Hitting the Sweet Spot: How to Track Fish Near Dams and Other Obstructions

Over the last several decades, fisheries managers, researchers and even the general public have become more aware and concerned about fish passage – the ability of fish to migrate past dams and other man-made obstructions.

As a result, fish tracking studies have become more common in evaluating the effects these structures have on migrating fish. These studies generally aim to evaluate:

• Fine scale movement to determine which routes fish are choosing to get around dams or to determine the best location to build a new fishway.
• How well existing fishways are working to safely guide fish around these facilities.
• How reservoirs upstream of dams are affecting fish migration.
• How fish that pass through hydropower turbines (entrainment) or over high spillways are affected by such a traumatic journey.

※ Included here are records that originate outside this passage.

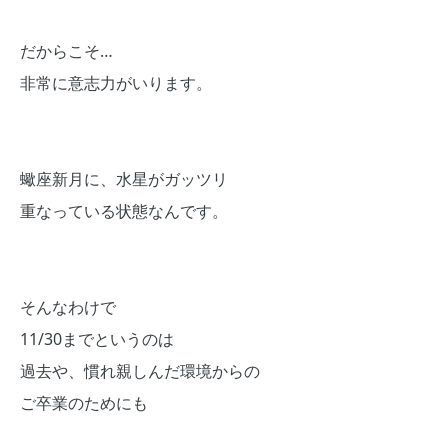
だからこそ…
非常に意志力がいります。
蠍座新月に、水星がガッツリ
重なっている状態なんです。
そんなわけで
11/30までというのは
過去や、慣れ親しんだ環境からの
ご卒業のためにも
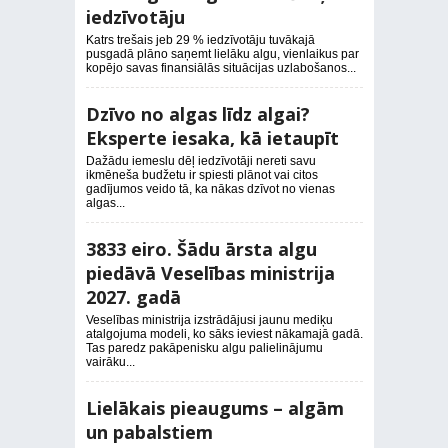
iedzīvotāju
Katrs trešais jeb 29 % iedzīvotāju tuvākajā
pusgadā plāno saņemt lielāku algu, vienlaikus par
kopējo savas finansiālās situācijas uzlabošanos...
Dzīvo no algas līdz algai?
Eksperte iesaka, kā ietaupīt
Dažādu iemeslu dēļ iedzīvotāji nereti savu
ikmēneša budžetu ir spiesti plānot vai citos
gadījumos veido tā, ka nākas dzīvot no vienas
algas...
3833 eiro. Šādu ārsta algu
piedāvā Veselības ministrija
2027. gadā
Veselības ministrija izstrādājusi jaunu mediķu
atalgojuma modeli, ko sāks ieviest nākamajā gadā.
Tas paredz pakāpenisku algu palielinājumu
vairāku...
Lielākais pieaugums – algām
un pabalstiem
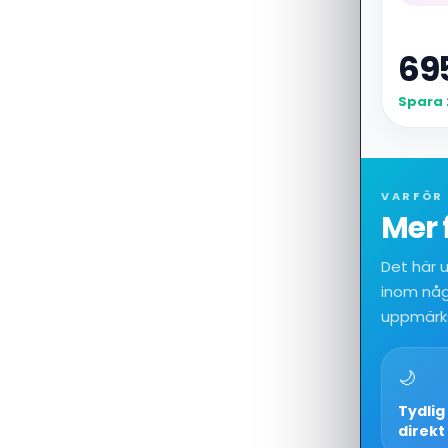
69
Spara 
VARFÖR 
Mer 
Det här 
inom någr
uppmärk
🌙
Tydlig
direkt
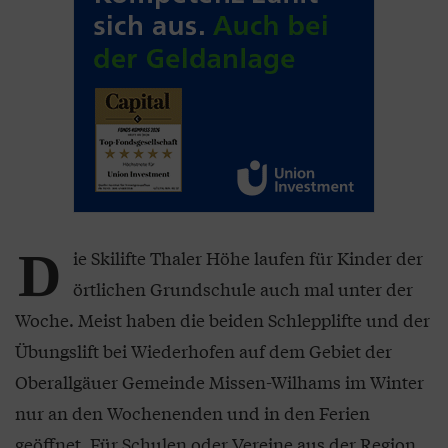
D
ie Skilifte Thaler Höhe laufen für Kinder der
örtlichen Grundschule auch mal unter der
Woche. Meist haben die beiden Schlepplifte und der
Übungslift bei Wiederhofen auf dem Gebiet der
Oberallgäuer Gemeinde Missen-Wilhams im Winter
nur an den Wochenenden und in den Ferien
geöffnet. Für Schulen oder Vereine aus der Region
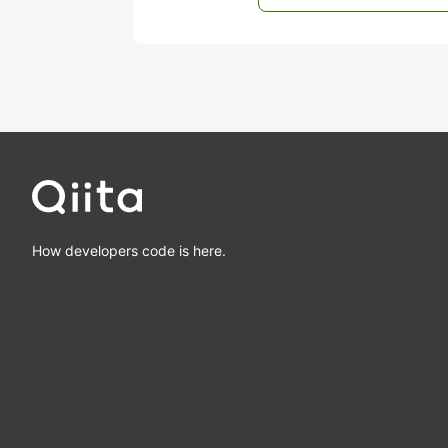
How developers code is here.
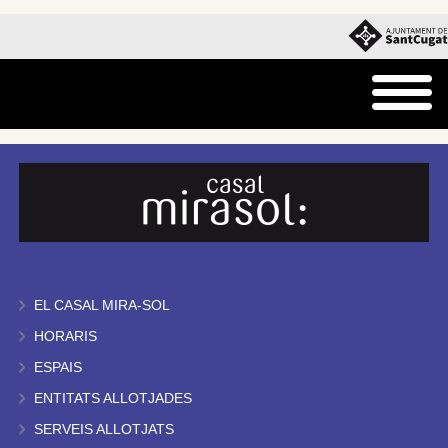
EL CASAL MIRA-SOL
HORARIS
ESPAIS
ENTITATS ALLOTJADES
SERVEIS ALLOTJATS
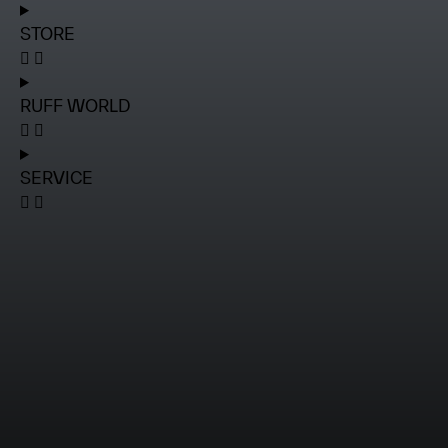
STORE
RUFF WORLD
SERVICE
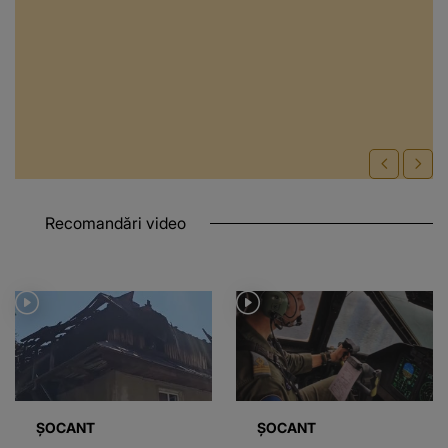
Recomandări video
ȘOCANT
ȘOCANT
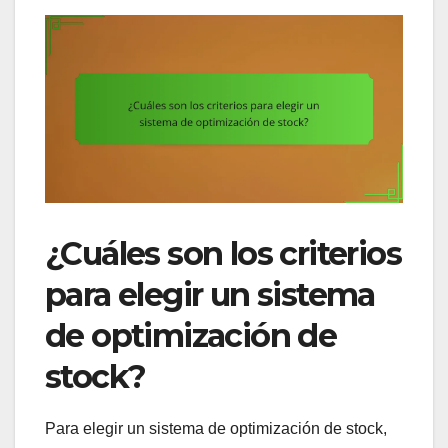
¿Cuáles son los criterios
para elegir un sistema
de optimización de
stock?
Para elegir un sistema de optimización de stock,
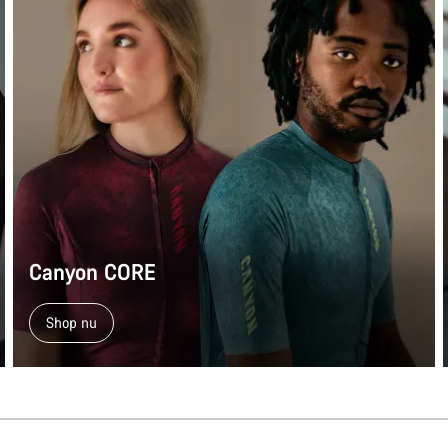
Canyon CORE
Shop nu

Various Tracking Technologies

Several different technologies are utilized to conduct these studies, including radio telemetry, passive integrated transponders (PIT) and various types of acoustic telemetry. All have their own features that that make them useful tools for fish tracking, but their shortcomings collecting fine-scale data to track fish in 2D and 3D make them a poor choice for accurately evaluating fish passage around hydropower dams and other structures.

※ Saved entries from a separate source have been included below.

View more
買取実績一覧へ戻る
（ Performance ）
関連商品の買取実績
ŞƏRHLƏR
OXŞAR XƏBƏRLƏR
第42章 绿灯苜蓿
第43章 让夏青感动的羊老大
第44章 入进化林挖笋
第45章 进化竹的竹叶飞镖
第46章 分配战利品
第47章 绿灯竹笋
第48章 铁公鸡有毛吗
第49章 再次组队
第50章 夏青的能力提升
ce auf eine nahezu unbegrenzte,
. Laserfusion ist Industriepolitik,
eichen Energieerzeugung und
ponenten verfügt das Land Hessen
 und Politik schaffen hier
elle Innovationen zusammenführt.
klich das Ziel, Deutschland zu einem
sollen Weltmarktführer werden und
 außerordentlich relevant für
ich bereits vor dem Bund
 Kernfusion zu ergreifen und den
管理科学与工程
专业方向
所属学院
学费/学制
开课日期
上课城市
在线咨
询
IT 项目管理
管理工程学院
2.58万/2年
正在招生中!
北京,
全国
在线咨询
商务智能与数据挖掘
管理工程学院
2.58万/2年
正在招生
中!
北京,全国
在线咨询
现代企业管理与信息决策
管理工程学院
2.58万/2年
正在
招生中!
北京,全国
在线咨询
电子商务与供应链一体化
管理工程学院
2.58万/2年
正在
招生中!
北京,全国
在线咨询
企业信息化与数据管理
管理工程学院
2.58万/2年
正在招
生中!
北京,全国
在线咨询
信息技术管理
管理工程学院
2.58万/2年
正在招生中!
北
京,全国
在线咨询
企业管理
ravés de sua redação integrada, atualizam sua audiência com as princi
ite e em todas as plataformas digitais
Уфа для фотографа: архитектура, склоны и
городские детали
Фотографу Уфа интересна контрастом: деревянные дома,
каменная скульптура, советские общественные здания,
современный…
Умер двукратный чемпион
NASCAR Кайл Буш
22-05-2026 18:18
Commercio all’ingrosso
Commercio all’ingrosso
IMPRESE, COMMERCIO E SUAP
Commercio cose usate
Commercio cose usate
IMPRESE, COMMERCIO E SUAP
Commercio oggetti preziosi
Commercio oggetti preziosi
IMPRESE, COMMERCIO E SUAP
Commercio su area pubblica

Radio telemetry methods use tags implanted in fish that send radio signals through the water and into the air. These signal are then picked up by antennas located on shore. This allows for broad scale detection of fish from air or shore, but accurate fine-scale evaluations are difficult if not impossible. In addition, radio signals have a hard time traveling through deep water, which is commonly found just upstream of dams.

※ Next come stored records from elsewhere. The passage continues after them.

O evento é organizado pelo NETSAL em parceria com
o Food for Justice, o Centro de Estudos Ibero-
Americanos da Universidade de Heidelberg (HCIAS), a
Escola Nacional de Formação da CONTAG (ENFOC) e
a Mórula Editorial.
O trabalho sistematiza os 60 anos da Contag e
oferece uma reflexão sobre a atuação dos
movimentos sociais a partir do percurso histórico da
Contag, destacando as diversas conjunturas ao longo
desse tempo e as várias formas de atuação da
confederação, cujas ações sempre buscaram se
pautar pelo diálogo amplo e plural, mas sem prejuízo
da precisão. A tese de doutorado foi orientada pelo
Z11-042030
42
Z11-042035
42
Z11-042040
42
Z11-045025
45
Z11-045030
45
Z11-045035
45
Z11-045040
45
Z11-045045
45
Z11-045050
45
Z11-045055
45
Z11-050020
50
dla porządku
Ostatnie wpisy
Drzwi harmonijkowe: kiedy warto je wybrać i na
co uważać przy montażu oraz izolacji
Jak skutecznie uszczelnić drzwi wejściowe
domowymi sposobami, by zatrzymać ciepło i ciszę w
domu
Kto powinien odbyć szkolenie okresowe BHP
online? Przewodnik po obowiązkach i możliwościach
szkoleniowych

PIT tags utilize RFID technology, which is similar to the windshield transponders used for electronic toll collection.  Fish outfitted with PIT tags can only be detected when they swim through an antenna, much like a car driving through a toll station on the highway. However, this type of fish tracking has limited application outside of detecting tagged fish at pinch points, such as fishway entrances or exits. Thus it provides little information about fish behavior, such as responses to attraction flows (specific flows set up near fishways to attract fish into them).

JSATS acoustic telemetry is similar to Innovasea’s 307 kHz acoustic telemetry system, but operates at a higher frequency (416.7 kHz). This high frequency can be problematic in noisy environments and create a high number of false positive detections, making these type of tags less than ideal at many hydropower facilities.

Other acoustic telemetry technologies utilize much lower frequencies, such as Innovasea’s 69 kHz tags, which were originally designed for broad scale fish tracking studies primarily in the ocean and in large lakes. Like the JSATS system, this lower frequency also has difficulty tracking fish in noisy environments.

The New Sweet Spot

Because of this, Innovasea developed a new technology that hits the sweet spot for tracking fish in noisy environments: the 307 kHz frequency.

A V3 tag next to a common pill.

Studies have shown that higher acoustic frequencies, such as the operating frequency of JSATS tags, are negatively impacted by greater attenuation. In other words, higher rates of attenuation (the absorption of sound in water in this case) occur at higher sound frequencies, leading to lower detection rates and ranges compared to lower acoustic frequencies.

Meanwhile lower acoustic frequencies are negatively impacted by the noise generated by hydroelectric dams.

But the 307 kHz frequency used by Innovasea’s V3 tags allows signals from tagged fish in these noisy environments to be detected accurately and reliably. The better performance enables researchers to collect both broad scale and ultra-fine-scale (sub meter accuracy of 2D and 3D positions of fish) information to evaluate how fish are attempting to migrate around dams. As an added bonus, the tags themselves are tiny and have minimal impact on the fish.

This versatility enables researchers to use the 307 kHz frequency for all the different types of fish passage studies mentioned above, avoiding the need for multiple technologies and multiple studies. And being able to use a single technology to answer all (or most) of their questions helps them save money and derive data and insights in a timely manner to protect our valuable fisheries faster and more efficiently.